Un film étonnant, dont on ne sait pendant longtemps où il veut nous emmener, oscillant entre le psychologique, et le fantastique, bien ancré en tout cas dans la tradition anglaise, fait de non dits et des suggestions. Julie, accompagnée de sa mère âgée, vient prendre quelques jours de repos dans un hôtel perdu dans la campagne anglaise. Elle traverse une crise psychologique et veut travailler à un scénario sur la vie de sa mère, et la relation qu’elle a avec elle.
Dés le début du film, on sent que l’auteur veut nous suggérer que nous rentrons dans une dimension inconnue, quand le taxi emmenant sa cliente, s’engouffre dans l’allée forestière du château, faisant hôtel, et que le chauffeur parle de son trouble, en venant ici.
La dernière fois qu’il y est venu, dit il, une présence étrange se tenait derrière lui, avant de disparaître. Un manoir hors du temps, un brouillard a coupé au couteau, tombant sur les jardins, dés que le soir tombe. On pense au chef d’œuvre d’Henry James, « le tour d’écrou » porté au cinéma plusieurs fois, avec des bonheurs différents.
Julie a les pires difficultés à obtenir la chambre qui lui était promise, à l’étage, auprès de la jeune femme mutique, faisant fonction de standardiste.. Situation étrange, car l’hôtel semble vide. Les clés pendent au tableau. L’endroit est connu de la mère. Elle y a passé de longs moments dans sa jeunesse. L’endroit était il alors un hôtel ? Nous ne le saurons pas, même si la mère en parle souvent, de façon nostalgique, ou douloureuse, au grand dam de la fille, au fil des pièces où ils dorment et où ils mangent.. « As t’elle bien fait de venir ici, et d’inviter sa maman, dont la moindre saute d’âme la déstabilise ? »
La mère, souvent alitée et de santé fragile, semble souvent absente. Même si elle semble aimer sa fille, les efforts désespérés de celle ci pour l’impliquer dans quelque chose de fusionnel semblent liés à l’échec.

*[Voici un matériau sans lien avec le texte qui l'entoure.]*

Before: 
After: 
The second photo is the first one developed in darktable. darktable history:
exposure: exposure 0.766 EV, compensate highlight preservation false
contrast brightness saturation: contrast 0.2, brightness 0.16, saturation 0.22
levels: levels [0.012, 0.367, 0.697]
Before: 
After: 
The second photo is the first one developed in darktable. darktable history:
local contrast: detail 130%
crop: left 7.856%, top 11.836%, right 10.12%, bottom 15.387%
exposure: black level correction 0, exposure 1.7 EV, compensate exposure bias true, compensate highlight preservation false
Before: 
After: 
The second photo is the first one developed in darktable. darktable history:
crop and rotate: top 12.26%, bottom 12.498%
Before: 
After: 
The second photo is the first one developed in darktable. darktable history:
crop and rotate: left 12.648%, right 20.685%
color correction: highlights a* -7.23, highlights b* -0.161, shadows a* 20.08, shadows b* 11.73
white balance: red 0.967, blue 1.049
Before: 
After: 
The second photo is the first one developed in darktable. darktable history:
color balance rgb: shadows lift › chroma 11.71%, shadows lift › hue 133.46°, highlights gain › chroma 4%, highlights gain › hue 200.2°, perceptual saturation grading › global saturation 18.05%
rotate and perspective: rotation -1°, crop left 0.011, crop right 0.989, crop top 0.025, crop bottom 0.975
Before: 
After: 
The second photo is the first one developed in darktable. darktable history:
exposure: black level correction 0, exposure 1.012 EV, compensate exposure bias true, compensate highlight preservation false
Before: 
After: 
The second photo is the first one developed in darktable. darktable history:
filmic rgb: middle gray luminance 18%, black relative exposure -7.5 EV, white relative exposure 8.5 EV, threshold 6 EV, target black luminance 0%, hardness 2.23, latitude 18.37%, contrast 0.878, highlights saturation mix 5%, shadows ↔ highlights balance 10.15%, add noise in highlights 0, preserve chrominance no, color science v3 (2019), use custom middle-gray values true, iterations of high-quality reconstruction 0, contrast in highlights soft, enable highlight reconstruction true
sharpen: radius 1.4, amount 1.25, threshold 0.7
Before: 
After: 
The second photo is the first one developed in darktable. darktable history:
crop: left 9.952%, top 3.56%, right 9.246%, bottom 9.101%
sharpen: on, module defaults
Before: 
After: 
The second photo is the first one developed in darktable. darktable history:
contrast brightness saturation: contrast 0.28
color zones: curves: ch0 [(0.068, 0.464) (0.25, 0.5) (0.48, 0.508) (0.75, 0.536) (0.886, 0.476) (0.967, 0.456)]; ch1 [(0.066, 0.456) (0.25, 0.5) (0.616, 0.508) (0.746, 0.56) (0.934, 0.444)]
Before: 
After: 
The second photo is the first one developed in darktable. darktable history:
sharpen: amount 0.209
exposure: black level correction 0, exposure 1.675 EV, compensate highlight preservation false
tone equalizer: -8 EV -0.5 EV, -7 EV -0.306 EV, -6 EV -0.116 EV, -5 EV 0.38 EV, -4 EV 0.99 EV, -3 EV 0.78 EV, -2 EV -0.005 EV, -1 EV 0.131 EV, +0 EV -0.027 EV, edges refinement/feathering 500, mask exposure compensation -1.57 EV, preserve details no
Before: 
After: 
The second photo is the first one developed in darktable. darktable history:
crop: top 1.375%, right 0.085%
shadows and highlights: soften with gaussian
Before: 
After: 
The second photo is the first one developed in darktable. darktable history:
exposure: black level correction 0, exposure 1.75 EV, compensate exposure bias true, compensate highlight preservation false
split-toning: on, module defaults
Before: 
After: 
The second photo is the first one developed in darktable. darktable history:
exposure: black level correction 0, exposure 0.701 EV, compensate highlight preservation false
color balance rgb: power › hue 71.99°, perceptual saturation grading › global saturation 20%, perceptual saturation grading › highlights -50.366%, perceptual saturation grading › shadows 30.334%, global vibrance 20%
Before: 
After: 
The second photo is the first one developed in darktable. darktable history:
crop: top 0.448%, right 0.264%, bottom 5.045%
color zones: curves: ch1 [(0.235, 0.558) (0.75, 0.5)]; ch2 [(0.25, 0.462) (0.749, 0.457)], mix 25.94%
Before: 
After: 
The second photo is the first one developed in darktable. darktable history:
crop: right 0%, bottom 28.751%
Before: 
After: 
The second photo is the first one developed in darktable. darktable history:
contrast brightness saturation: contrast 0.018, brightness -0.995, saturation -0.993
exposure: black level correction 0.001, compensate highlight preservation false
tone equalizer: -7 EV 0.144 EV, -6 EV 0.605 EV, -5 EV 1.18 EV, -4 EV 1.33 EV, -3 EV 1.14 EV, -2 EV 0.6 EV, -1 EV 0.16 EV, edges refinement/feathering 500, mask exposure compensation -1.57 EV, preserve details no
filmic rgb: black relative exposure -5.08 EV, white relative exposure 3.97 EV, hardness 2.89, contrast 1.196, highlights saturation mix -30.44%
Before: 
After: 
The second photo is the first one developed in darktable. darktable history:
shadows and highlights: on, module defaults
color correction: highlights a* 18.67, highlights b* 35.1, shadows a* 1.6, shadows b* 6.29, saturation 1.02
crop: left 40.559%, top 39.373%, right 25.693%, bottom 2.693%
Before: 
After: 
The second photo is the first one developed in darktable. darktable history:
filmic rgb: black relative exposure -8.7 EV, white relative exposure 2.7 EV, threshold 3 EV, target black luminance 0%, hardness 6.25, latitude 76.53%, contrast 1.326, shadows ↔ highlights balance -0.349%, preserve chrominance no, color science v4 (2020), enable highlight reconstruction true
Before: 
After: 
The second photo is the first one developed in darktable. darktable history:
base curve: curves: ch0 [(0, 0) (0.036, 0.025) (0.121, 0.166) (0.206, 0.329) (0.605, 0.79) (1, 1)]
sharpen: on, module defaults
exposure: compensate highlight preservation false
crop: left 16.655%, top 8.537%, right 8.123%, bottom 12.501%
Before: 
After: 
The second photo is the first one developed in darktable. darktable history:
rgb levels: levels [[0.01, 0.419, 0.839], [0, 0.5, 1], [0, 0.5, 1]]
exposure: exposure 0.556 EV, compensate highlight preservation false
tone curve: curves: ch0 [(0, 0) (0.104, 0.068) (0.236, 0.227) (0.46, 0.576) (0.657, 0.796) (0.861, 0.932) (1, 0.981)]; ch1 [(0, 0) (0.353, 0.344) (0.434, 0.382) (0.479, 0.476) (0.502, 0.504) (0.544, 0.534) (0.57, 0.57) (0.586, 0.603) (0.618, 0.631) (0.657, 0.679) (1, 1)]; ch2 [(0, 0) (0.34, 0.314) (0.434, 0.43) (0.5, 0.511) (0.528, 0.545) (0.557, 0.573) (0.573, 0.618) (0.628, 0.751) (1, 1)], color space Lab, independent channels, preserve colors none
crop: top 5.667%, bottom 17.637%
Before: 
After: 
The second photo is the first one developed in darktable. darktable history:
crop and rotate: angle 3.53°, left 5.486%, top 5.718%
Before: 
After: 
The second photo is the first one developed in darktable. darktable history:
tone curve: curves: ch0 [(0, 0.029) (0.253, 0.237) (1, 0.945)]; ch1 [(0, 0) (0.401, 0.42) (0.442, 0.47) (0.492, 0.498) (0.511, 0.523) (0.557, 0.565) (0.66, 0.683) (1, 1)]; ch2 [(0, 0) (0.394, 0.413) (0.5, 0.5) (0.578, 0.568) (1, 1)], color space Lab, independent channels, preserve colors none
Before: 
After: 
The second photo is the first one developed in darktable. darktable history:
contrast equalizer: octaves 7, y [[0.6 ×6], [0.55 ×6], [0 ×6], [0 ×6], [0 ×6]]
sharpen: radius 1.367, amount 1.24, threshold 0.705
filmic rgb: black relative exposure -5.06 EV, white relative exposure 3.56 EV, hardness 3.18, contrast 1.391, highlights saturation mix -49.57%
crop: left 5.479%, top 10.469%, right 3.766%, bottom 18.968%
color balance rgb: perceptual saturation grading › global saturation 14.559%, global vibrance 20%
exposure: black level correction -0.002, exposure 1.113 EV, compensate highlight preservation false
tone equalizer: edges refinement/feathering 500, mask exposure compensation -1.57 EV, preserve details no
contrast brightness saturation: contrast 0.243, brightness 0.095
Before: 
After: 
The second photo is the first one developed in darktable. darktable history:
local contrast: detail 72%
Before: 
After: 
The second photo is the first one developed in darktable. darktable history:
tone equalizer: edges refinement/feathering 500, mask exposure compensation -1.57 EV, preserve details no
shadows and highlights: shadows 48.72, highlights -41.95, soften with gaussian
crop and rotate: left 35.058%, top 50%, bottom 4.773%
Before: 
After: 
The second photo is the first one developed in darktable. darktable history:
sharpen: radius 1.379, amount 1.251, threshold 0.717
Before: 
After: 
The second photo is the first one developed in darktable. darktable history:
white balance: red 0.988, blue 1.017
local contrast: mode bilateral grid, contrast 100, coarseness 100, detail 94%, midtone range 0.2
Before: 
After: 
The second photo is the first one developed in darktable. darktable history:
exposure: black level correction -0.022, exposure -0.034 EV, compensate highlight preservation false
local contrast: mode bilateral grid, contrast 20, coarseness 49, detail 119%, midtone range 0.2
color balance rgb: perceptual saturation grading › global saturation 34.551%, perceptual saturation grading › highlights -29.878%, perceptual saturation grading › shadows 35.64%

La scénario se développe sur une multitude de pistes qui semblent faire sens, avant de s’avérer des cul de sac. Qui vient chercher la jeune employée chaque soir, au volant d’une voiture ?...Quels sont ces bruits à l’étage, alors que personne n’occupe de chambre ?
Enfin un autre employé apparaît dans la nuit, alors que Julie est désespérée par la fugue de son chien, en pleine nuit. Un sexagénaire, ayant toujours été employé ici, vient l’aider. Tous deux se lancent dans les nappes du brouillard du parc immense. Le chien est retrouvé et ce soulagement de courte durée favorise un dialogue entre les deux personnes ; le vieil homme devenant étonnamment presque le thérapeute de la cinéaste, dans ce scénario surprenant, où les convenances guindées semblent parfois voler en éclat, sous l’effet des tensions.
On pense au magnifique film « les autres » de Alejandro Amenábar , avec une Nicole Kidman de plus en plus perturbée par les événements étranges survenus dans le même genre de demeure, et où elle s’apercevra, dans les dernières images, à son grand effroi, que les fantômes ne sont pas ceux qu’elle pensait être.
C’est la logique des faits, dans ce genre de film, de voir les personnages de plus en plus déstabilisés par la prédominance des lieux, qui semblent imposer leur esprit et diriger les actions.
Les images sont très léchées, fidèles à ces huit clos britanniques, où l’élégance des lieux conditionne la retenue des rapports entre les personnages.
Où sont les fantômes ? Qui est habitée dans cette maison ? Et qui produit des images, dans cette foire aux illusions, ou une fille tente de réamorcer un dialogue impossible avec une mère ? L’échec est patent.
Le fantastique anglais, tous comme les romans policiers à énigme, n’ont pas leur pareil pour construire des chausses trappes, et nous entraîner dans cette grandes battisses habitées par l’esprit, dont on se demande pendant longtemps qui est le coupable, avant de s’apercevoir qu’il n’y en a pas !
Un film que je recommande pour sa qualité, ses prises de vue, le scénario très original.